The coronavirus has been described by some as “the great equalizer” – a uniquely savage illness that affects all of us equally, no matter our backgrounds. We are increasingly understanding the falsity of this narrative, especially as it relates to race and ethnicity, poverty and disability. But where there is disparity in the demographics of the disease, there is a rare kind of parity, of vulnerability, really, between patient and caregiver. That my young patient’s cough may become the vehicle for my own eventual illness, in ways more pernicious than previous viruses have, lends a kind of inevitable communion between us. I and all my colleagues fear the idea of getting sick from our patients, and we take great precautions. But if we do fall ill, we would experience the most essential kind of empathy, one that would lay bare any pretense of expertise, giving us the experience of the suffering our patients endure. This fear, and its companion, this empathy, are making us all better doctors.

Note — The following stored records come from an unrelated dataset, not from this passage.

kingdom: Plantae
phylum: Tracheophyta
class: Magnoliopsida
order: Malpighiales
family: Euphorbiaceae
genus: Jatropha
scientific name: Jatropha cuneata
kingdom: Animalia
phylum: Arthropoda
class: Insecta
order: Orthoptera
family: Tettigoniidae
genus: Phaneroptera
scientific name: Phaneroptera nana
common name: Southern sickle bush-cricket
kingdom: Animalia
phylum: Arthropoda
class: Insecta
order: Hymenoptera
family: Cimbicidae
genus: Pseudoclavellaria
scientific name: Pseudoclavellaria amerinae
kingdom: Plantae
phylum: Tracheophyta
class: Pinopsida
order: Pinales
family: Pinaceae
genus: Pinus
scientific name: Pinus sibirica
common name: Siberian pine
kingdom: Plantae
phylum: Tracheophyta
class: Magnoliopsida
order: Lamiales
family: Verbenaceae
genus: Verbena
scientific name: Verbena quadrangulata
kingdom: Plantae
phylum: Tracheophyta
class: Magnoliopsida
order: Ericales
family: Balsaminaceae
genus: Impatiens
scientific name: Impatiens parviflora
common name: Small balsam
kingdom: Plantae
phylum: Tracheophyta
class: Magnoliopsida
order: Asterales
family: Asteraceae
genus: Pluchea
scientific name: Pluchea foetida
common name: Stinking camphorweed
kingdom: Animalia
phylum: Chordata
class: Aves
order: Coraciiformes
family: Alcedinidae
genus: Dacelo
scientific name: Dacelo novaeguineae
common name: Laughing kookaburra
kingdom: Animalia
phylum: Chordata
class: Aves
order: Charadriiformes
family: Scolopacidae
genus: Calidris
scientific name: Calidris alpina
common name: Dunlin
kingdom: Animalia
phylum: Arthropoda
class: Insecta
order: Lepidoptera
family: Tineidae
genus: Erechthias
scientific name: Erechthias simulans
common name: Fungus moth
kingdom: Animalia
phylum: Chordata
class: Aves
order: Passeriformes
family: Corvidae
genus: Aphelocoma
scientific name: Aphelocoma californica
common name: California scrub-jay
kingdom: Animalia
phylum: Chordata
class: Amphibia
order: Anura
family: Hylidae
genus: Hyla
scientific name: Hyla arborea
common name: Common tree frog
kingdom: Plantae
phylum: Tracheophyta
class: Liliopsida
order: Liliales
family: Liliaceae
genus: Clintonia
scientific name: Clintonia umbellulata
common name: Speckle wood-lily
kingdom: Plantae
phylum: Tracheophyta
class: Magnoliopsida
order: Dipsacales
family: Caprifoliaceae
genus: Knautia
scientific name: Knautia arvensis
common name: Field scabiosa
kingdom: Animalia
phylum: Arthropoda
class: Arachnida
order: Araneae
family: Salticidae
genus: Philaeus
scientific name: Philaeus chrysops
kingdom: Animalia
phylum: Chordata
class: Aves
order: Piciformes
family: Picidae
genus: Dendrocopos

As a physician, I think of all of this when I think of India, where the hashtags #CoronaJihad and #BioJihad are trending. I think of the Muslims in India who are suffering, who are sick, who are being asked to prove they are not infected by the virus before being allowed care, who are being segregated if they are allowed care, or worse, who are being denied care altogether. I think about the kind of covenant I enter with a patient and their family each time I become their doctor, the small bond that develops between us, and all the ways that we can either bolster or weaken that bond.

This Ramadan, I am finding ways to connect with my community from afar, through virtual fast-opening iftars and through delivering special foods and gifts on my loved ones’ doorsteps. I will spend this Ramadan, as I have in years past, talking to my young children about compassion and justice and perseverance, captivating them through the old stories of elephants and earthquakes and burning bushes. I will continue to worry and pray for many communities around the world, especially for the community that my family is a part of in India, and for all the communities suffering everywhere from the impact of coronavirus.

And because my only real, physical community outside of my home is with my patients and co-workers at the hospital, I am finding ways to deepen those relationships, too. Even behind face shields and masks, I am seeking greater connection with the families I care for, with the sick children and their worried caregivers. Ramadan is a month of many themes, though food is a central one – how we prepare it, how we share it, how we teach it to our children, how we give it to those in need. Though my visits with the families I care for may be more brief, sometimes behind layers of plastic and glass, I am finding ways to be more intentional in our moments of conversation – asking more about the food that they will eat on this day and bringing it to them if it seems there is not enough. I am doing this as much for myself as for them. Through these quiet, tender moments of kinship with each other, in twos and threes, we will all try to build our small assemblages of community together in this new world.

(Sabreen Akhter is a pediatric emergency physician who practices in Seattle.)